■ **Aufgabenstellung**
Gib aus dem Text über den Tod und die Auferstehung Christi die Passage beginnend bei „Doch man möchte“ und endend bei „so ernstlich warnen.“ erneut wieder. Benenne darin „Irrlehre“ in „Falschlehre“ um.

─── Textauszug

Doch man möchte fragen: Warum ist es nötig, mit solchem Ernst und Nachdruck von diesen Dingen zu reden? Wer leugnet denn die Folgen der Tatsache, dass Christus gestorben und auferstanden ist? Wir antworten: Alle diejenigen, welche die Fleischwerdung Christi als die eigentliche Grundlage unserer Vereinigung mit Christus hinstellen. Alle diese leugnen den ganzen Kreis von Wahrheiten, welche mit einem gestorbenen und auferstandenen Christus in Verbindung stehen; vielleicht tun viele es unbewusst und erkennen nicht die Tragweite dessen, was sie tun. Aber Satan kennt sie, und er weiß auch sehr wohl, wie verderblich jene Lehre wirken muss. Er kennt und verfolgt seine Ziele mit großer List und Klugheit, und ein jeder Diener Christi sollte wissen, was alles in der Irrlehre eingeschlossen ist, gegen welche wir unsere Leser so ernstlich warnen.

Satan sucht durch dieselbe die Seelen der Menschen vor der Erkenntnis zu verschließen, dass in dem Tod Christi das Urteil Gottes über die gefallene menschliche Natur und über die ganze Welt ergangen ist. Dies war bei der Fleischwerdung durchaus nicht der Fall. Ein Mensch gewordener Christus stellte den Menschen auf die Probe, ein gestorbener Christus beweist, dass der Mensch unter dem Tod ist, und ein auferstandener Christus bringt den Gläubigen in die innigste Verbindung mit Christus selbst. Als Christus im Fleisch erschien, befand sich der Mensch noch in einem Zustand der Prüfung. Es war die letzte Probe, auf welche Gott ihn stellte. Als Christus auf dem Kreuz starb, wurde das endgültige Urteil über den gefallenen Menschen ausgesprochen, und als Er aus den Toten auferstand, wurde Er das Haupt eines neuen Geschlechts, dessen Glieder, lebendig gemacht durch den Heiligen Geist, von Gott betrachtet werden als mit Christus vereinigt in Leben, Gerechtigkeit und göttlicher Gunst, als gestorben, gerichtet und jetzt so völlig von aller Verdammnis befreit, wie Christus selbst es ist. „Er hat Ihn, der Sünde nicht kannte, für uns zur Sünde gemacht, auf dass wir würden Gottes Gerechtigkeit in Ihm.“

Einem jeden Leser, der sich der Autorität der Schriften unterwirft, wird es klar sein, dass die Fleischwerdung Christi dies nicht zuwege bringen konnte. Sie war nicht imstande, die Sünde hinwegzunehmen. Dass sie für die Erfüllung des Versöhnungswerkes unumgänglich nötig war, ist offenbar. Um sterben zu können, musste Christus Mensch werden. Ohne Blutvergießen ist keine Vergebung. Er musste sein Fleisch geben für das Leben der Welt (Joh 6,51). Aber gerade diese Worte beweisen die unbedingte Notwendigkeit seines Todes. Nicht, dass Er Fleisch und Blut annahm, sondern, dass Er sein Fleisch hingab, das war es, was dem Menschen Leben, Vergebung, Frieden, Gerechtigkeit, kurz alle die Segnungen, die in Christus sind, brachte. Alles, was wir besitzen, haben wir durch den Tod. Wir wiederholen noch einmal: Nicht ein fleischgewordener Christus gibt ein Leben, das durch die Sakramente der Kirche erhalten wird, sondern ein gekreuzigter und auferstandener Christus ist die Quelle und die Grundlage von allem. Das erstere ist die verführerische Lüge Satans, das letztere die kostbare Wahrheit Gottes. Jenes liegt dem ganzen System des falschen Christentums unter mancherlei Namen zu Grund, dieses ist das Fundament des wahren Christentums, die Grundlage aller Ratschlüsse und Vorsätze des ewigen Gottes.

──────
─── Material

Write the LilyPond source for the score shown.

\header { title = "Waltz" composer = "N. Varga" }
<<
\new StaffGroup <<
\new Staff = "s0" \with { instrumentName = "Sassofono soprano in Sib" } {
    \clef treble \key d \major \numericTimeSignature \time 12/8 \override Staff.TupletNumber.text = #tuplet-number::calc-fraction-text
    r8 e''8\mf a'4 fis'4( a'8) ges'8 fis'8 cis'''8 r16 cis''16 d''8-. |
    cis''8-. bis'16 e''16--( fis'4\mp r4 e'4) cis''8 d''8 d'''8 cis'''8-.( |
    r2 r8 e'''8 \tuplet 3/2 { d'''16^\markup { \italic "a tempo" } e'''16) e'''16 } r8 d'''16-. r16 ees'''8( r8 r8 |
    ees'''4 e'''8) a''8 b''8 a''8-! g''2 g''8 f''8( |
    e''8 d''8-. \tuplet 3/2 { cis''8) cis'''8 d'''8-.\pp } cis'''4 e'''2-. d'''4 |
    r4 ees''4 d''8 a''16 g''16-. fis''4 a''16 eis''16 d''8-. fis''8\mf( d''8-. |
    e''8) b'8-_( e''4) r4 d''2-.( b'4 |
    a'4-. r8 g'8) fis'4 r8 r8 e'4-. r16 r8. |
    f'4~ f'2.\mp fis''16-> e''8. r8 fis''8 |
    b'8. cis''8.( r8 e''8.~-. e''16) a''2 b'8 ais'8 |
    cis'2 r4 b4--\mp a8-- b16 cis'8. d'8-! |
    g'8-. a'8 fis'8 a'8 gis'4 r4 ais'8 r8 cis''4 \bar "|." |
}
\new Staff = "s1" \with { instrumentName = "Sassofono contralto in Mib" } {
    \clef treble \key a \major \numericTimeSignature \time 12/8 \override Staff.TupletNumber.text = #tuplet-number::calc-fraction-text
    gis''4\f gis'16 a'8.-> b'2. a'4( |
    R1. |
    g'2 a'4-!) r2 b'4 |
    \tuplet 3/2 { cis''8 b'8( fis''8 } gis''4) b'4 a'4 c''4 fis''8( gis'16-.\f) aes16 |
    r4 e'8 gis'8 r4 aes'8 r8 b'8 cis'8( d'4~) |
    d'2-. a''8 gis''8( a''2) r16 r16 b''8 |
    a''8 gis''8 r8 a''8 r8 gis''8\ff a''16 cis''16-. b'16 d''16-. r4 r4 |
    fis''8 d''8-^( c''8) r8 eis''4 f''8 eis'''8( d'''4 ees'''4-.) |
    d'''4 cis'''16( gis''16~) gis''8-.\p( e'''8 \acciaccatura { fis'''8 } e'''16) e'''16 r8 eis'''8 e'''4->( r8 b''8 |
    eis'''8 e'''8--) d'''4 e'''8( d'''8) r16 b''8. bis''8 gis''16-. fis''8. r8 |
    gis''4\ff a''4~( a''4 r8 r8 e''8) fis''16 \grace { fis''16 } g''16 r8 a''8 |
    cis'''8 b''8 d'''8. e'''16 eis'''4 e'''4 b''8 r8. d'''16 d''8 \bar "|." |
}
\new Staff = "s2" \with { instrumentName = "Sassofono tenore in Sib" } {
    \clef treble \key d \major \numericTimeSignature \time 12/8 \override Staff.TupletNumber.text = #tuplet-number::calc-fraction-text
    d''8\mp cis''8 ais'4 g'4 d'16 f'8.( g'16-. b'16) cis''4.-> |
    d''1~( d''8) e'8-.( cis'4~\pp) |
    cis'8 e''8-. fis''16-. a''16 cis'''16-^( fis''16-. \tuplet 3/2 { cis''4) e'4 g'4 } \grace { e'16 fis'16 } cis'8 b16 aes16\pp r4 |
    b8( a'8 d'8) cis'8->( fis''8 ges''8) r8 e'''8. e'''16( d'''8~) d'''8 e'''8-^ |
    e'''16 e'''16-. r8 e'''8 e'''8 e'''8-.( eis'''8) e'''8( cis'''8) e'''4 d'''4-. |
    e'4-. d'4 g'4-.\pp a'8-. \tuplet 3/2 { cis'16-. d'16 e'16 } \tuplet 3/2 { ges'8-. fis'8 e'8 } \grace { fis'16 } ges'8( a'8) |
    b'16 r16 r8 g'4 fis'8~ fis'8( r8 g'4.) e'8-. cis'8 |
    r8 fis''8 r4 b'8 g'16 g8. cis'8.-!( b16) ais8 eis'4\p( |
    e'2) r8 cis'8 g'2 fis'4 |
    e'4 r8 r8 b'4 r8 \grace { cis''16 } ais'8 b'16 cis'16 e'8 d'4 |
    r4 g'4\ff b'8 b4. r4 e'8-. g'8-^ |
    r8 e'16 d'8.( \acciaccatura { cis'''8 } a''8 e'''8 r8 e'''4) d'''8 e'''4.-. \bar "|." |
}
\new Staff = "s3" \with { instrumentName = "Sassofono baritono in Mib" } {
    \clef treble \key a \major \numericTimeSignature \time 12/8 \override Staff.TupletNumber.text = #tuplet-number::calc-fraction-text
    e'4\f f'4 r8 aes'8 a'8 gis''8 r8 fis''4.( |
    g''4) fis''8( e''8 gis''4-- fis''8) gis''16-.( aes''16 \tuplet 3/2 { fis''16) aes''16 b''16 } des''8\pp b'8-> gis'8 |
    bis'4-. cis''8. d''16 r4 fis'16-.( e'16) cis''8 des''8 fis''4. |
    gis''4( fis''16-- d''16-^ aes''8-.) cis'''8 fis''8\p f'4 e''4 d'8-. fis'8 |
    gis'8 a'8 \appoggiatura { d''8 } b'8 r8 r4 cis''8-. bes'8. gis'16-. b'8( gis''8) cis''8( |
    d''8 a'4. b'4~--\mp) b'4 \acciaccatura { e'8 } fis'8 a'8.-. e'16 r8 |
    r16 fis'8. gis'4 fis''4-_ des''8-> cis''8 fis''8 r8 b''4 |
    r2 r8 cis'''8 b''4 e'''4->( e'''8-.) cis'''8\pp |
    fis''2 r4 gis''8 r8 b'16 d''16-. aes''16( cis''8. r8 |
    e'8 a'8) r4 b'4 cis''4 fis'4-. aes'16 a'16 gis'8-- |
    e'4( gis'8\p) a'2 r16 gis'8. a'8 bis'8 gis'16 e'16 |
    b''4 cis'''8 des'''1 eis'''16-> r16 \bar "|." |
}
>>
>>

──────

■ **Lösung**
Doch man möchte fragen: Warum ist es nötig, mit solchem Ernst und Nachdruck von diesen Dingen zu reden? Wer leugnet denn die Folgen der Tatsache, dass Christus gestorben und auferstanden ist? Wir antworten: Alle diejenigen, welche die Fleischwerdung Christi als die eigentliche Grundlage unserer Vereinigung mit Christus hinstellen. Alle diese leugnen den ganzen Kreis von Wahrheiten, welche mit einem gestorbenen und auferstandenen Christus in Verbindung stehen; vielleicht tun viele es unbewusst und erkennen nicht die Tragweite dessen, was sie tun. Aber Satan kennt sie, und er weiß auch sehr wohl, wie verderblich jene Lehre wirken muss. Er kennt und verfolgt seine Ziele mit großer List und Klugheit, und ein jeder Diener Christi sollte wissen, was alles in der Falschlehre eingeschlossen ist, gegen welche wir unsere Leser so ernstlich warnen.